**TASK OBJECTIVE:**
Lines to return, exactly: from the line with "thumb tip: (182, 126)" to the line with "pinky mcp: (292, 192)" in the entries below, both included.

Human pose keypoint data
BEGIN
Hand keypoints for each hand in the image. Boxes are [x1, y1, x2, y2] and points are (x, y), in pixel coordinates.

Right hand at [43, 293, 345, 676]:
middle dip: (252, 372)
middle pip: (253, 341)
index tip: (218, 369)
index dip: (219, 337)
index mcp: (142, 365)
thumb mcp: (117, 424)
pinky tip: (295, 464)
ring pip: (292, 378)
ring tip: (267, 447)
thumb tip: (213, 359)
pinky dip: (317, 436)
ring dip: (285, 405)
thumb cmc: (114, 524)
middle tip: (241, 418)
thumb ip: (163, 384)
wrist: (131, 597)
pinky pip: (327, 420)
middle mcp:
END
BEGIN
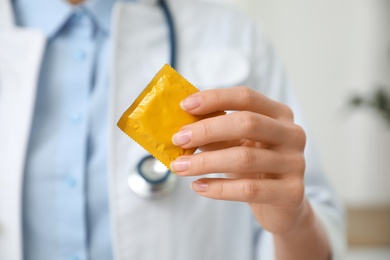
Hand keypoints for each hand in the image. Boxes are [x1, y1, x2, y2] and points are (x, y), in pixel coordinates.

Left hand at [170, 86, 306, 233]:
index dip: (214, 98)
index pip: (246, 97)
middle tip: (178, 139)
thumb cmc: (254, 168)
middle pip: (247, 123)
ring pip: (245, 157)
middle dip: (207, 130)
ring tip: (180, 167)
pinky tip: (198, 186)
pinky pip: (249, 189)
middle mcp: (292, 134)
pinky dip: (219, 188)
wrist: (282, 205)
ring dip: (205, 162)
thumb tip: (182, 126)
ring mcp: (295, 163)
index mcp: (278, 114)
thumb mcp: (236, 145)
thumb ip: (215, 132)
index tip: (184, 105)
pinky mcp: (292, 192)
END
BEGIN
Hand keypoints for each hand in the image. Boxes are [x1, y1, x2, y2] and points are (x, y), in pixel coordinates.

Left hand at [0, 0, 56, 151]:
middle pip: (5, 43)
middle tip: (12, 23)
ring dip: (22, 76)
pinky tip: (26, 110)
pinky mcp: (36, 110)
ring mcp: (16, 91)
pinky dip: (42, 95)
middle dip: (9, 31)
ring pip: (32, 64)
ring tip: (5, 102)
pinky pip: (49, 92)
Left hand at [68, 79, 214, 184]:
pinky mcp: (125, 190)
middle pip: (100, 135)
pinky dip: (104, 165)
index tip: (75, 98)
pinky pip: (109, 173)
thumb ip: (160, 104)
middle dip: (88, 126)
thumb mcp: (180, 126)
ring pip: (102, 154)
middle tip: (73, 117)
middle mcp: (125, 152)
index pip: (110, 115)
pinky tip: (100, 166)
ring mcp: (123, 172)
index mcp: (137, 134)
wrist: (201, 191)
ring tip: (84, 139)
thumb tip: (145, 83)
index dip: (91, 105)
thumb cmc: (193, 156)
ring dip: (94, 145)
END
**FINAL ANSWER:**
thumb tip: (182, 126)
ring mcp: (295, 163)
index mcp: (278, 114)
thumb mcp: (236, 145)
thumb ip: (215, 132)
index tip: (184, 105)
pinky mcp: (292, 192)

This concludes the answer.